The Yin and Yang of Insider Trading
In Chinese philosophy, yin and yang describes how apparently opposite or contrary forces are actually complementary. Theses forces seem to be at work at Qualcomm Corporation where criminal activity and a stellar reputation as San Diego's largest employer seemingly go hand in hand. From a philosophical perspective these seem to be the contrary forces that are actually complementary.
Jing Wang, a former executive vice president and president of Qualcomm’s global operations, pled guilty to insider trading and money laundering in July, admitting that he made $240,000 from trading Atheros stock through a secret brokerage account.

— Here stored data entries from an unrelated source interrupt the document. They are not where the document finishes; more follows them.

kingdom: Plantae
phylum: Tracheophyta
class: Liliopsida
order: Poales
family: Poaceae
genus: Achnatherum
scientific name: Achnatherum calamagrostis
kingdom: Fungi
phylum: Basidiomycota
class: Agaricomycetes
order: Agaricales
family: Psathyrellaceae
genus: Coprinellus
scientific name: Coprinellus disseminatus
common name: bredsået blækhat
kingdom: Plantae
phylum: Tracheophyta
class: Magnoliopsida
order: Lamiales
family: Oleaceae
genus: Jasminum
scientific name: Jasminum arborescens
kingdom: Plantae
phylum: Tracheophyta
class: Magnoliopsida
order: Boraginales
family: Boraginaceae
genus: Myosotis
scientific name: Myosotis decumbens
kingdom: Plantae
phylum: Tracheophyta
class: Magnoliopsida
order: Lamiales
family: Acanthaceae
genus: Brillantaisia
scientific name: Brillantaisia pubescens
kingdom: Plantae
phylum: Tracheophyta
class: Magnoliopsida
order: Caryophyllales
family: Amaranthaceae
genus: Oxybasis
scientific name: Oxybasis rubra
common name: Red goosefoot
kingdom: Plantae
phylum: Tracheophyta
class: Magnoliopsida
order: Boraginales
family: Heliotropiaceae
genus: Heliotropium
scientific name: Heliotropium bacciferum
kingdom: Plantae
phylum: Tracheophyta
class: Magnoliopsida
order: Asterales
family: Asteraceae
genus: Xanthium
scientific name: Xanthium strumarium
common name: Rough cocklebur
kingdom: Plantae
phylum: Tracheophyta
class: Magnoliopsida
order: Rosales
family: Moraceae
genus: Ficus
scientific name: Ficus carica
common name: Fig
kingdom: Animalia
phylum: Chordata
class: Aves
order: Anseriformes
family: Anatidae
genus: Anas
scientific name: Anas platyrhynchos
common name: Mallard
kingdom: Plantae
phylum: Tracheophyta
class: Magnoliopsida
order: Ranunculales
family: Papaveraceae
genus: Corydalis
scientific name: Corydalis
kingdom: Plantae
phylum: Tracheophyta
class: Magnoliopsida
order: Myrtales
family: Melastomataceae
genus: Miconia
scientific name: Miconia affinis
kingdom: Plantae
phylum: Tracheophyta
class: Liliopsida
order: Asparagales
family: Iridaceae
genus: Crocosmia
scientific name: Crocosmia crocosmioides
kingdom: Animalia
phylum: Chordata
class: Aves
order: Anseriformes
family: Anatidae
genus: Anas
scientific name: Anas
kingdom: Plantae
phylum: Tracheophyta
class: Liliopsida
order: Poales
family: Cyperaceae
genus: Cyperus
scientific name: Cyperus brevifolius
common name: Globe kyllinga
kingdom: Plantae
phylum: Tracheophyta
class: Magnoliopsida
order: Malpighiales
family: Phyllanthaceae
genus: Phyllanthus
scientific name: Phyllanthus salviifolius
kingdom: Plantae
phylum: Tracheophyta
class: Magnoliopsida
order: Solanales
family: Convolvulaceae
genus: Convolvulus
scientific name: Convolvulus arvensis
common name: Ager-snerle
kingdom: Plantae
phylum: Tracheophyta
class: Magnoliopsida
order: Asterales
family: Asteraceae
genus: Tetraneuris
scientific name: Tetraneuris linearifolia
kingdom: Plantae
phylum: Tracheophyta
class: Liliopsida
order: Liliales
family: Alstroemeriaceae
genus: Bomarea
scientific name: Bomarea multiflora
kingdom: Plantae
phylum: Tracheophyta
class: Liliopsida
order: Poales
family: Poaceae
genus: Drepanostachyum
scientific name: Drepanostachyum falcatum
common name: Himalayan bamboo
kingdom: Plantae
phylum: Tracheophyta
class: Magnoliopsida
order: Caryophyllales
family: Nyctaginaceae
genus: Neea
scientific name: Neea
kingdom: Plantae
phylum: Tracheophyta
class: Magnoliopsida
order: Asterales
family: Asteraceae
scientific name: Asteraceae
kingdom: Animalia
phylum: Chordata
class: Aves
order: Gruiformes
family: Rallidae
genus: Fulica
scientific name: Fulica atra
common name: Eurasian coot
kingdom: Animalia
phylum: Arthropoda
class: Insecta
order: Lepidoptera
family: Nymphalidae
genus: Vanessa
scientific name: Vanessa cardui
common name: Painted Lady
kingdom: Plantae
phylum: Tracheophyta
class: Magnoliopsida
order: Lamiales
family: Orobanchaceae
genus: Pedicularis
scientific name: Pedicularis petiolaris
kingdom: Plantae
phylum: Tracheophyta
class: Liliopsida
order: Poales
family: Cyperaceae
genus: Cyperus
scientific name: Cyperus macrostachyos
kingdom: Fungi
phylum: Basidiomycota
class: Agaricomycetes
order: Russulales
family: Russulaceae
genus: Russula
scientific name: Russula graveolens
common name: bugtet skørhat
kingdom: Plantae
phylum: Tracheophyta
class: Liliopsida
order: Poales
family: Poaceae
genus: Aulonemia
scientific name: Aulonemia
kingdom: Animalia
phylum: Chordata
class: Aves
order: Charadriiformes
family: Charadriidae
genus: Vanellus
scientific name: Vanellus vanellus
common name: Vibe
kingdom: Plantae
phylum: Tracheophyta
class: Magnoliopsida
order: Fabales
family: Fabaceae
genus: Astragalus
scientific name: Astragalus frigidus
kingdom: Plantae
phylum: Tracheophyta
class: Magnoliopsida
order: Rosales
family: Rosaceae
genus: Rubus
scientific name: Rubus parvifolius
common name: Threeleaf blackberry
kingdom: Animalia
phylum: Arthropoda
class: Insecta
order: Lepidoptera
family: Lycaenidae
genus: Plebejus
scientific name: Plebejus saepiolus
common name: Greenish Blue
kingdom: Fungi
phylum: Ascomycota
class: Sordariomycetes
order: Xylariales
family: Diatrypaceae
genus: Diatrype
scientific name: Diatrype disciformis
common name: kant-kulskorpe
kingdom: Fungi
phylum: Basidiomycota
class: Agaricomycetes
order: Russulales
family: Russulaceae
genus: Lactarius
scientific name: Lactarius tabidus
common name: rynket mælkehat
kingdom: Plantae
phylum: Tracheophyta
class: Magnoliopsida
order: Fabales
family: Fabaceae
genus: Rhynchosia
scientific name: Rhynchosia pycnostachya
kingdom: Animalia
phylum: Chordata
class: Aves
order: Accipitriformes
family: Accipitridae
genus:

His stockbroker, former Merrill Lynch vice president Gary Yin, pled guilty to money laundering. Wang’s brother, Bing Wang, is also charged but believed to be at large in China. Good thing they didn't pull this stuff in China or they would be looking at life imprisonment at the very least along with their countryman, Zhou Yongkang, but more probably they would be executed. Unlike the good ole US, China has no qualms at all about executing white collar criminals. Bet Qualcomm rues the day when it hired the Bing and Jing show.
So San Diego, America's Finest City, with America's Finest Corporations, turns out to have America's Finest White Collar Criminals. It's the Yin and Yang of business - the grimy underbelly complements the gee whiz image. What else is new?